By Joy Wong
Can you believe it?! This is indeed our 100th post since this blog was first started in September 2007, three years after AAWOL began as a handful of Asian American women leaders who knew they needed each other for support. This blog began as an effort to reach beyond our immediate circle to offer something that had helped us immensely: the sharing of our stories. Through sharing and hearing each other’s stories, we found understanding, compassion, wisdom, and hope in facing our struggles. Also, through our relationships and solidarity with one another, we found courage and strength, knowing that we are not alone, as we once thought we were.
About a year ago, I decided to begin interviewing Asian American women leaders for their insights and stories, which you may have read in the form of our Spotlight interviews or Shared Insight entries. As I interview these women, I am always struck by how unaware they seem of the impact of their stories on my life in that moment. I walk away from each interview with my heart soaring and a sense of fullness, as if I had just been fed a hearty meal. I am constantly in awe of the beauty and strength I see in these women, and I feel a great sense of personal fulfillment in being in a position to disseminate these stories which would otherwise be hidden, or at least, kept in a closed, inner circle.
Looking back, it’s clear that we’ve all come quite a ways. We’ve journeyed and grown through the changing seasons of life and fielded the ups and downs that came with them — relational difficulties, marriage joys and challenges, office politics, health issues, family crises, griefs and losses, job promotions, vocational discernment, etc. As time goes by, it’s my hope that this blog continues to bring attention to what God is doing in and among Asian American women ministry leaders. Many of us shy away from the limelight, and we find safety in hiding and keeping our lives private. But there is an amazing work of God happening in and among us, and my hope is that this blog will shine a light on it.
Today, we celebrate our 100th post. At the same time, while 100 seems like a grand number, the journey to this milestone was made up of the many fragments and pieces of our stories and journeys along the way. Each step was an integral part to where we are now. May we continue with faith in the journey ahead, with God’s hope in our hearts, wisdom to know how to cultivate the joy we’ve been given, and thanksgiving for the amazing gift we have in Christ and in each other!
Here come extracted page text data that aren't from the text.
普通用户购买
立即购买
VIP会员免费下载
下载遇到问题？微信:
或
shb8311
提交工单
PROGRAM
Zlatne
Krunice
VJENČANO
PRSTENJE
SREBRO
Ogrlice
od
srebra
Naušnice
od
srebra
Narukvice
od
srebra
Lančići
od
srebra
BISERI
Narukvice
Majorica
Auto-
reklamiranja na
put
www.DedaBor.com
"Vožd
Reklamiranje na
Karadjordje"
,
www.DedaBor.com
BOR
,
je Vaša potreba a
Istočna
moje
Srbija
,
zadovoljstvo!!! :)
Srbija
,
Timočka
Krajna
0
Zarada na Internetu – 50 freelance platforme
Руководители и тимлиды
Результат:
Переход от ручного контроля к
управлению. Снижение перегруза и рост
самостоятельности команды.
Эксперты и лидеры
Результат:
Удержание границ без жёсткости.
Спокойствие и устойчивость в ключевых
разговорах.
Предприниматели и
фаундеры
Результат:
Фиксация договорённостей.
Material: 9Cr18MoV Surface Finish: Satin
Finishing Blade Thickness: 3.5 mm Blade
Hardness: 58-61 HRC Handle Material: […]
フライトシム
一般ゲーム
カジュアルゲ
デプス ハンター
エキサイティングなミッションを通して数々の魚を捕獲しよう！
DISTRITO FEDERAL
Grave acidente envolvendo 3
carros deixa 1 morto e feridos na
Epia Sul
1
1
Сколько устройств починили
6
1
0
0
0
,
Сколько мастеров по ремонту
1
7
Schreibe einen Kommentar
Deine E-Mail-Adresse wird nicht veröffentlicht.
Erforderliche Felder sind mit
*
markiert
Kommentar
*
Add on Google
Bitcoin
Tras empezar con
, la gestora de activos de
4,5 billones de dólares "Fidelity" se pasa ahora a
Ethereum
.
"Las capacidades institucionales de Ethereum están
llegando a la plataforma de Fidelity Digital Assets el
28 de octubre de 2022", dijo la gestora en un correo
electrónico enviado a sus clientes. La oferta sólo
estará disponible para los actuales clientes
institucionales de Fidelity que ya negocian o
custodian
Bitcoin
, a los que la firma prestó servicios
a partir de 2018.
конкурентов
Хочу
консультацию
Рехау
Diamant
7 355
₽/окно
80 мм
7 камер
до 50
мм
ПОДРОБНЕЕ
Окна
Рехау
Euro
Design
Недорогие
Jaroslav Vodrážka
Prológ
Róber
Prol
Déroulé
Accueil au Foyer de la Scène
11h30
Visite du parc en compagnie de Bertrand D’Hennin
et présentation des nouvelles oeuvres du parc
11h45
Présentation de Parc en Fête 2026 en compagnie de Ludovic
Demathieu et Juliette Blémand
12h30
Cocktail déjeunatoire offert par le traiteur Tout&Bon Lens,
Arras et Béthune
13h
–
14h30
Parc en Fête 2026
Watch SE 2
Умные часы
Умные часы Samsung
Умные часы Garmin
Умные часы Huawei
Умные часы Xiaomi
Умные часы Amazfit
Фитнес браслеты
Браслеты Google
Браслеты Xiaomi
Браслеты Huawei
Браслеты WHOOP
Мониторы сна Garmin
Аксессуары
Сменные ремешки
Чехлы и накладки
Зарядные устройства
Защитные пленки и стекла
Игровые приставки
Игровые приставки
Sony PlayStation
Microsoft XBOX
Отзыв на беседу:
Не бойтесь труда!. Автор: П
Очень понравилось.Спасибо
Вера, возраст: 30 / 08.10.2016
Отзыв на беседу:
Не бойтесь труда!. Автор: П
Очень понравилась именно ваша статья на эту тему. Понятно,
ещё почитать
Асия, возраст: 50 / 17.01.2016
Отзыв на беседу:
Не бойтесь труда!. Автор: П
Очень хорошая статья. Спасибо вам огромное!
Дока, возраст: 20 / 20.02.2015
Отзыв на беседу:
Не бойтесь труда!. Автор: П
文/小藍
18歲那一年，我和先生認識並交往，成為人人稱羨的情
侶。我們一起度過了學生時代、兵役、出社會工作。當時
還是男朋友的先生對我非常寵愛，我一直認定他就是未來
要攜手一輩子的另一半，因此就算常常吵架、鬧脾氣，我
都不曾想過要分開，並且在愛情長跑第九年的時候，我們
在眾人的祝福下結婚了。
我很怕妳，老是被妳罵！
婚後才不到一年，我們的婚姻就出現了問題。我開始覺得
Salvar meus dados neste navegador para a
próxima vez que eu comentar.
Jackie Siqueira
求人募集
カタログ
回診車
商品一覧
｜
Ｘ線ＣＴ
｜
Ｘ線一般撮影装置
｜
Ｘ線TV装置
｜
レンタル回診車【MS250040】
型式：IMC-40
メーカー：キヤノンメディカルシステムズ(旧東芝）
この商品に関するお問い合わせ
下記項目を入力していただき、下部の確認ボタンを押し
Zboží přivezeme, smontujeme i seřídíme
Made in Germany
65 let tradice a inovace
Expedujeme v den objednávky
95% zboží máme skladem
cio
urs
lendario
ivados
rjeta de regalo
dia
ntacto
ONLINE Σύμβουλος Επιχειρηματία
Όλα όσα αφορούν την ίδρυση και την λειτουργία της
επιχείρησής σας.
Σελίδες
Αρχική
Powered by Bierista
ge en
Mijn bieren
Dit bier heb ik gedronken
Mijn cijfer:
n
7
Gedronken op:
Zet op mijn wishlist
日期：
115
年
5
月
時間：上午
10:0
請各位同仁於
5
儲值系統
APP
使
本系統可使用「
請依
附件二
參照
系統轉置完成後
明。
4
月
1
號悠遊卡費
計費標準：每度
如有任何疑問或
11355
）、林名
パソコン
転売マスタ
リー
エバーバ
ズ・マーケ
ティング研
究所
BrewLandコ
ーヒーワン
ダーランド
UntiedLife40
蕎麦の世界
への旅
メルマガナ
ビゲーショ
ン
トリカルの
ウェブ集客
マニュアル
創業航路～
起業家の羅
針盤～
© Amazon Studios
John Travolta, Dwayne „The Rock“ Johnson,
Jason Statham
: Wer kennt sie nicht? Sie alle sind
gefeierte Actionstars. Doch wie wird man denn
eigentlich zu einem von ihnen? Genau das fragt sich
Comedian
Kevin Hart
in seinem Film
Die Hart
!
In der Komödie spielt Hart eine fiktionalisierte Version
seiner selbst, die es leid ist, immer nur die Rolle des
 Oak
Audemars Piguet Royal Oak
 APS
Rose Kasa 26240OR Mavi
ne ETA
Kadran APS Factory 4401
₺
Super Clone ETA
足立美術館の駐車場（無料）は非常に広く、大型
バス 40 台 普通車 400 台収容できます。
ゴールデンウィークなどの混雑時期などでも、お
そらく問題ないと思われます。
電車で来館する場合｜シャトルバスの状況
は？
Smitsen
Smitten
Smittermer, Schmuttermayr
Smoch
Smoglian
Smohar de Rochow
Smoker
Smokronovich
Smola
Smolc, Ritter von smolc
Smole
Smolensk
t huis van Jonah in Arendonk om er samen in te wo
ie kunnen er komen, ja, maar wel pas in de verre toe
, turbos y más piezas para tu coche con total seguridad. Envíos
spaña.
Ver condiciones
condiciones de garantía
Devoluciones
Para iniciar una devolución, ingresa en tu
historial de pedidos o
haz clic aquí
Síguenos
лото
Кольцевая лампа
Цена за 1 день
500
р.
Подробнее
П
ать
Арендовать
Joy Wong has an MDiv from Fuller Theological Seminary, a BA in English from Princeton University, as well as four years’ experience in industrial distribution management. She is a contributing author to Mirrored Reflections: Reframing Biblical Characters, published in September 2010. Joy and her husband live in Pasadena, California and attend New City Church of Los Angeles.
When I first heard of this blog, I admit some skepticism: did I really need to hear the stories of others to move forward in my journey? However, once that idea took shape in my mind, and a month went by, I realized, YES I DO! * THANK YOU to all of the many women who have contributed in the past to this blog… As perhaps one of the newest readers — I’m SO grateful for all of you who have created this space on the web!
Thanks for your affirmation, Tina!! I’m so glad you’ve joined us (at least, in cyberspace:) so we can journey together… and I hope we can get more of your story out too, for the encouragement of others! Thanks again:)
In celebrating Joy’s accomplishment in gathering ANA women leaders’ stories through a blog, I’d like to share insights about the power of stories from Ugandan author, Emmanuel Katongole in his latest book The Sacrifice of Africa by Eerdman:
“All politics are about stories and imagination. Stories not only shape how we view reality but also how we respond to life and indeed the very sort of persons we become…[w]e are how we imagine ourselves and how others imagine us… who we are, and who we are capable of becoming depends very much on the stories we tell, the stories we listen to, and the stories we live…stories are part of our social ecology.”
For this reason, 100th blog merits celebration when we all gather in January sometime.